Why It Matters in NHI Security

Identity data locality matters because identity telemetry often contains the clearest evidence of compromise, privilege misuse, and automation abuse. If that data is scattered across regions, teams may lose forensic continuity, violate retention requirements, or create unnecessary exposure through replication into less controlled environments. NHIMG research shows that only 5.7% of organisations have full visibility into their service accounts, which means locality decisions can directly affect whether investigators can even reconstruct what an NHI did.

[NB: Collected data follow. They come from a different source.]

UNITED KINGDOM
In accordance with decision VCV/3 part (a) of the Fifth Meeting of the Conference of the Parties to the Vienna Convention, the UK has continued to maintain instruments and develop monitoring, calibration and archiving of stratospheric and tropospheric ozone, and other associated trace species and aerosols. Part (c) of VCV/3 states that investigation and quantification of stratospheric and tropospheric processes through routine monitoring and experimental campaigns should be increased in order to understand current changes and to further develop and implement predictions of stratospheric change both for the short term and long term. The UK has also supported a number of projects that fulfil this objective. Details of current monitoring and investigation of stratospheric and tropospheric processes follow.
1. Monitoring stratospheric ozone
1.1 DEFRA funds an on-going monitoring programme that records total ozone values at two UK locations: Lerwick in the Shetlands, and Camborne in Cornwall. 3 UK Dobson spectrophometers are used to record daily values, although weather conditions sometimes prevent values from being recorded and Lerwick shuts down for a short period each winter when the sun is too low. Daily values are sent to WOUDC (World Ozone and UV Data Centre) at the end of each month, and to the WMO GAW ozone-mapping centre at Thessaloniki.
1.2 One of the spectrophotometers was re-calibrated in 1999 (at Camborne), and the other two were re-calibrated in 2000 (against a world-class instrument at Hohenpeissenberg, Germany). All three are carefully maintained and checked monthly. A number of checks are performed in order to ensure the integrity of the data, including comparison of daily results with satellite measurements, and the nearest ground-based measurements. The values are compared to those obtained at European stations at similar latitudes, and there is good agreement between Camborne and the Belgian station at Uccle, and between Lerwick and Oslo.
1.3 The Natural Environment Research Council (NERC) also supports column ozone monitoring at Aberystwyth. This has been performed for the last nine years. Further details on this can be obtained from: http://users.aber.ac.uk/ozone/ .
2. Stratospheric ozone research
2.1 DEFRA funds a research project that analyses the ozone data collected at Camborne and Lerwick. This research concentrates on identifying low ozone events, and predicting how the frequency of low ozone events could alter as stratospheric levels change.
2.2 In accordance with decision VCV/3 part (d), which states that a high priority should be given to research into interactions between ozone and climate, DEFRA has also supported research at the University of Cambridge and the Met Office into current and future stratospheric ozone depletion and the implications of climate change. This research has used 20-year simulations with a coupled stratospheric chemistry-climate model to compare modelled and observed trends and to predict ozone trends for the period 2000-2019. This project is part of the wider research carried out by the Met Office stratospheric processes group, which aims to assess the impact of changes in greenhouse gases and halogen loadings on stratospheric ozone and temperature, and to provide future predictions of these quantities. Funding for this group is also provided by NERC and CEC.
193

This is especially important for service accounts, API keys, and agentic workflows, where identity events are both operationally sensitive and security-critical. Mismanaged locality can also undermine trust boundary design, because the place where data is processed often determines who can administer it and which monitoring tools are allowed to inspect it. The 52 NHI Breaches Analysis and the Top 10 NHI Issues both reinforce that identity visibility failures frequently become incident-response failures.

Organisations typically encounter the consequences only after a breach investigation, at which point identity data locality becomes operationally unavoidable to address.

Standards & Framework Alignment

This section maps relevant standards and security frameworks to the operational risks and controls described in this guidance.

OWASP Non-Human Identity Top 10 address the attack and risk surface, while NIST CSF 2.0 and NIST Zero Trust (SP 800-207) set the governance and control requirements practitioners need to meet.

Framework Control / Reference Relevance
NIST CSF 2.0 GV.SC Identity data locality affects governed data handling across security domains and suppliers.
NIST Zero Trust (SP 800-207) SP-4 Zero Trust depends on controlled policy and telemetry paths for identity decisions.
OWASP Non-Human Identity Top 10 NHI-01 Locality determines where NHI telemetry and secrets-related evidence can be observed and governed.

Define where identity evidence is processed and retained, then enforce those boundaries in governance and supplier reviews.